PHYSICS 1 ..
posted by JOAN .
as she pick up her riders a bus driver traverses four successive displacements represented by the expression (-6.30 b)i-(4.00 b cos 40)i-(4.00 sin 40)j+(3.00 b cos 50)i-(3.00 b sin 50)j-(5.00 b)j here b represents one city block,a convenient unit of distance of uniform size; i is east; and j is north. the displacements at 40 degree and 50 degree represent travel on roadways in the city that are at these angles to the main east-west and north-south streets.(a)draw a map of the successive displacements(b)what total distance did she travel? (c)compute the magnitude and direction of her total displacements.
add up all your x (east) distances.

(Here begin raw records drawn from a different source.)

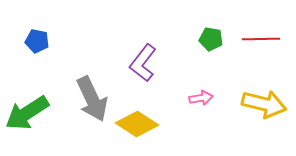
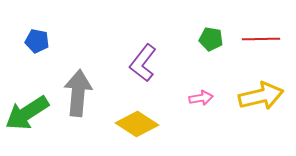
gray arrow: moved 14 px left, 6 px up; rotated 150 degrees counterclockwise
yellow arrow: moved 3 px left, 8 px up; rotated 27 degrees counterclockwise
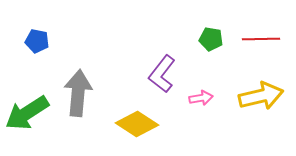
purple L-shape: moved 19 px right, 11 px down
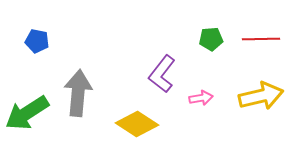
green pentagon: rotated 15 degrees counterclockwise
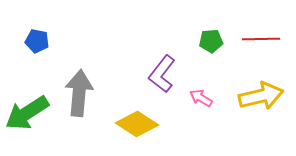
green pentagon: moved 2 px down
gray arrow: moved 1 px right
pink arrow: rotated 140 degrees counterclockwise
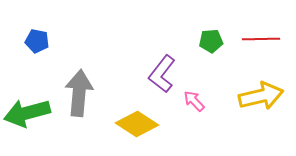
pink arrow: moved 7 px left, 3 px down; rotated 15 degrees clockwise
green arrow: rotated 18 degrees clockwise
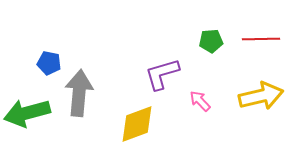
blue pentagon: moved 12 px right, 22 px down
purple L-shape: rotated 36 degrees clockwise
pink arrow: moved 6 px right
yellow diamond: rotated 54 degrees counterclockwise
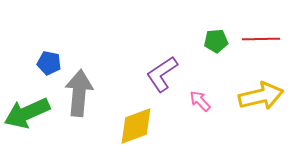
green pentagon: moved 5 px right
purple L-shape: rotated 18 degrees counterclockwise
green arrow: rotated 9 degrees counterclockwise
yellow diamond: moved 1 px left, 2 px down
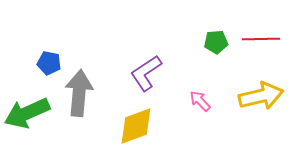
green pentagon: moved 1 px down
purple L-shape: moved 16 px left, 1 px up
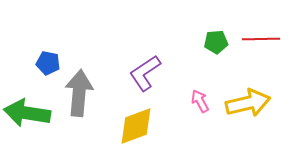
blue pentagon: moved 1 px left
purple L-shape: moved 1 px left
yellow arrow: moved 13 px left, 7 px down
pink arrow: rotated 15 degrees clockwise
green arrow: rotated 33 degrees clockwise
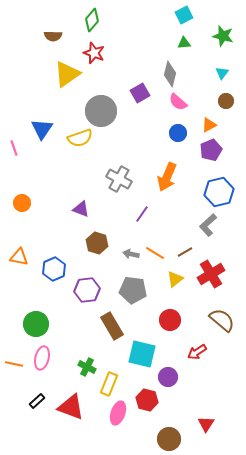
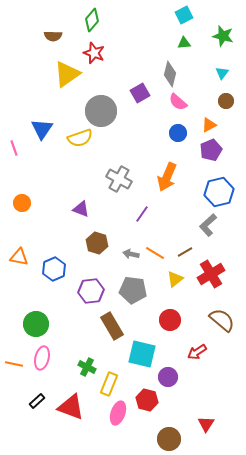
purple hexagon at (87, 290): moved 4 px right, 1 px down
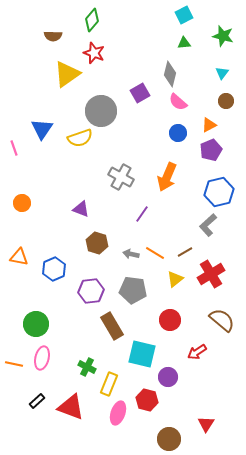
gray cross at (119, 179): moved 2 px right, 2 px up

I assume that they are all in b units and
-(4.00 sin 40)j
is a typo:
- 6.3 - 4(.766) + 3(.643) = -7.44 b east
(or 7.44 b locks west)
Add up your y (north) distances:
- 4(.643) - 3(.766) - 5 = -9.87 b North
(or 9.87 blocks south)
6.3+4+4+3+3+5 = 25.3
7.44 west and 9.87 south
magnitude^2 = 7.44^2+ 9.87^2
magnitude = 12.4 b
tan angle below -x axis = 9.87/7.44
angle = 53 degrees below -x axis
West 53 degrees South
217 degrees true on a compass
The distance is 18.3. 6.3+4+3+5
Total distance is 6.3+4+3+5= 18.3 blocks
Magnitude is 12.4b
tan^-1(-9.9/-7.4)= 53 but since it is in third quadrant, add 180 degrees to get a final angle of 233 degrees.